I know that Dirichlet function has uncountable many discontinuities. I think they are removable, because the discontinuities can be removed by redefining the function values of the rational numbers as 0.

So Dirichlet function is a function that has uncountable many removable discontinuities, then my question is can we construct a function with uncountable many jump discontinuities? If not, how do we prove it is impossible? Thank you.

An odd but similar question is can we have a function that has uncountable many infinite discontinuities?


Solution 1:

$f$ has a jump discontinuity at $x=a$ if $f(a-) = \lim_{x \to a-} f(x)$ and $f(a+) = \lim_{x \to a+} f(x)$ exist, but $f(a-) \ne f(a+)$. Let $S(a) = |f(a+) - f(a-)$ be the size of the jump discontinuity at $a$. Let $J(n)$ be the set of jump discontinuities $a$ with $S(a) > 1/n$. Then I claim $J(n)$ is a discrete set. Since a discrete subset of $\mathbb R$ is countable, and the union of countably many countable sets is countable, this implies that the set of jump discontinuities of $f$ is countable.

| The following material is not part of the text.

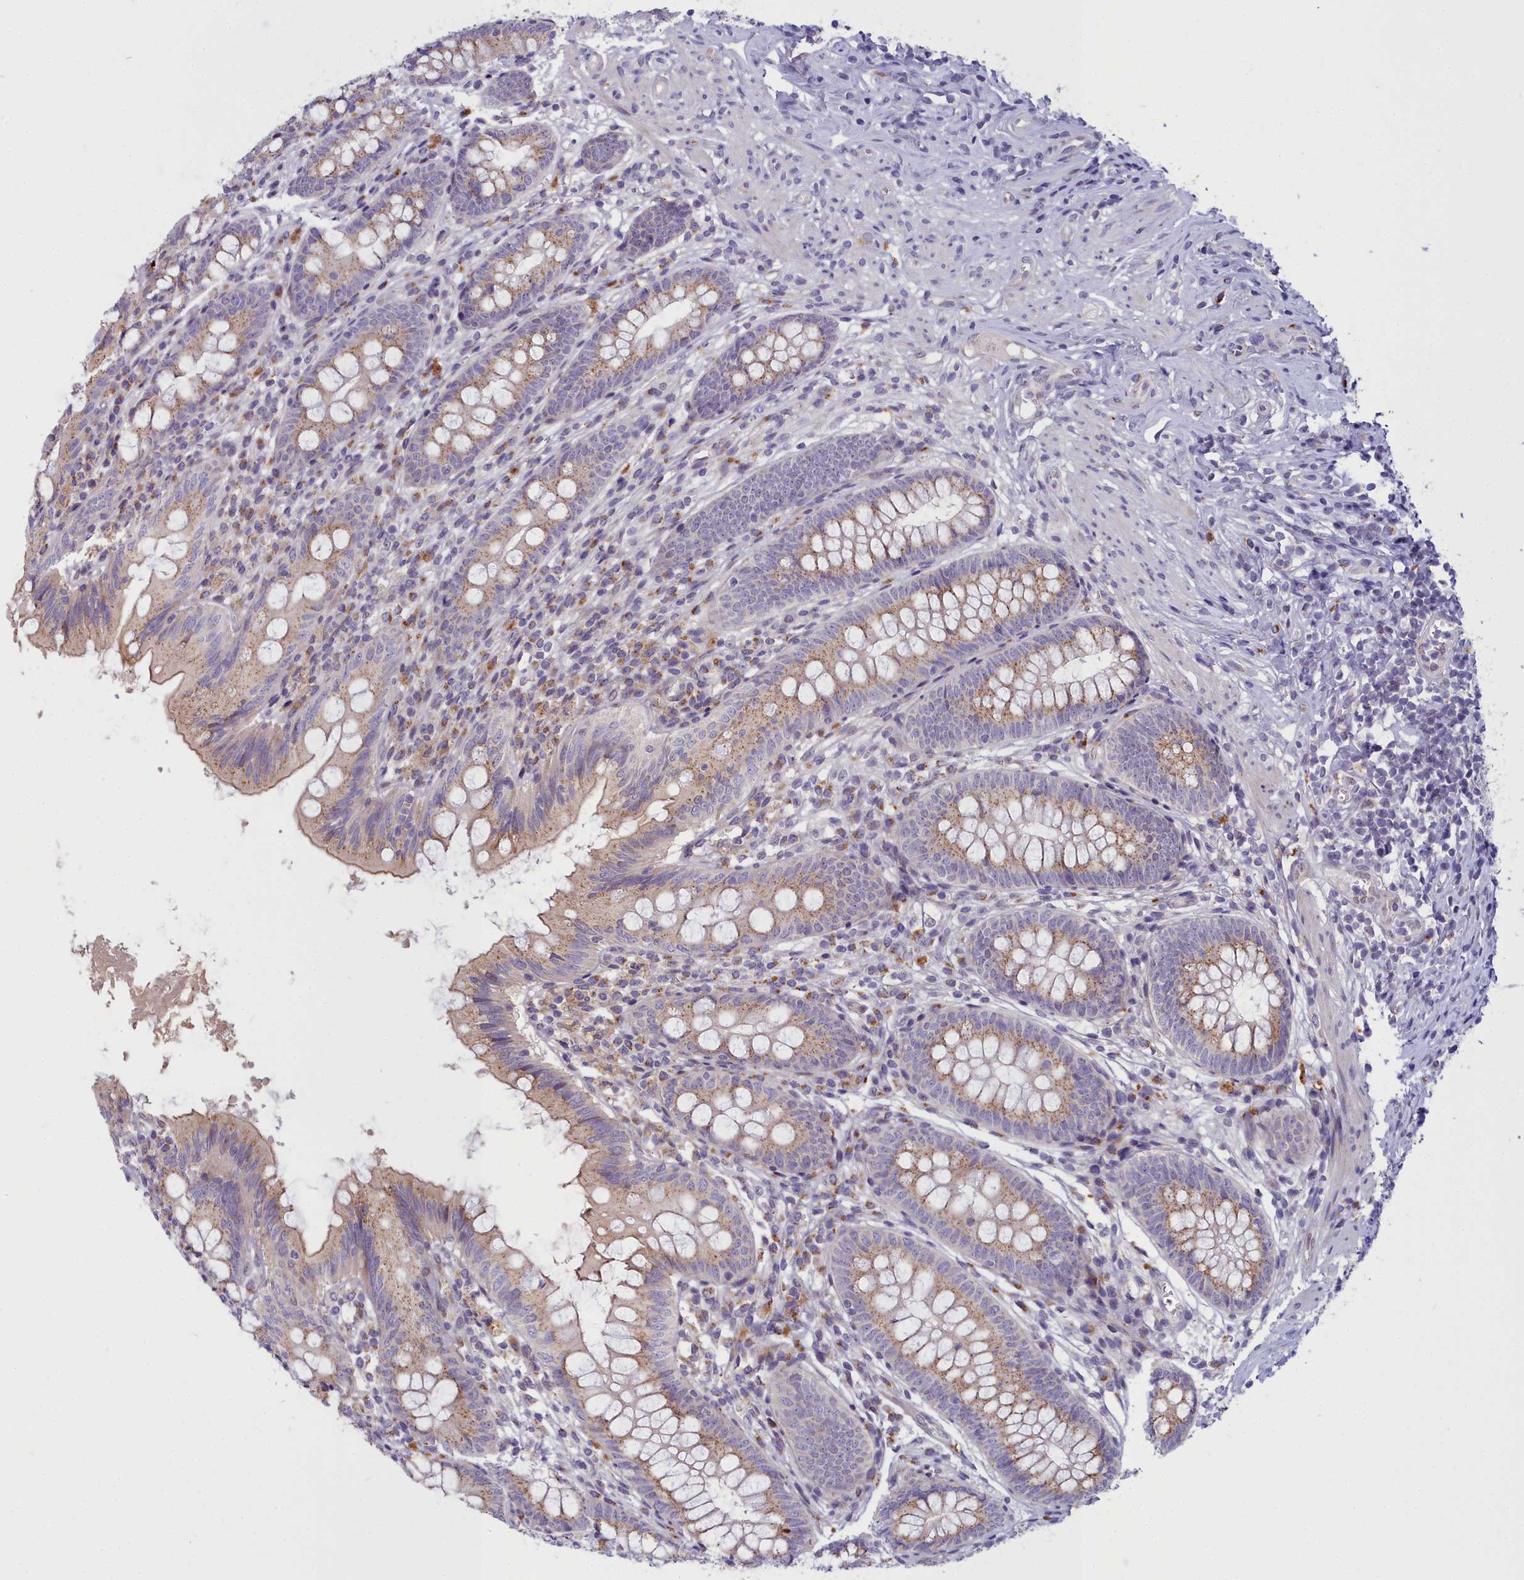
{"staining": {"intensity": "weak", "quantity": "25%-75%", "location": "cytoplasmic/membranous"}, "tissue": "appendix", "cell_type": "Glandular cells", "image_type": "normal", "snomed": [{"axis": "morphology", "description": "Normal tissue, NOS"}, {"axis": "topography", "description": "Appendix"}], "caption": "Immunohistochemical staining of benign appendix displays low levels of weak cytoplasmic/membranous positivity in about 25%-75% of glandular cells. (DAB IHC, brown staining for protein, blue staining for nuclei).", "gene": "WDPCP", "patient": {"sex": "female", "age": 51}}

To prove the claim, suppose $a \in J(n)$, and take $\epsilon < 1/(2n)$. There is $\delta > 0$ so that for $a -\delta < x < a$, $|f(x) - f(a-)| < \epsilon$ and for $a < x < a + \delta$, $|f(x) - f(a+)| < \epsilon$. Thus if $x$ and $y$ are both in $(a-\delta, a)$ or both in $(a, a+\delta)$, $|f(x) - f(y)| < 2 \epsilon < 1/n$. This implies that if $x$ is a jump discontinuity in one of these intervals, $S(x) \le 2 \epsilon < 1/n$.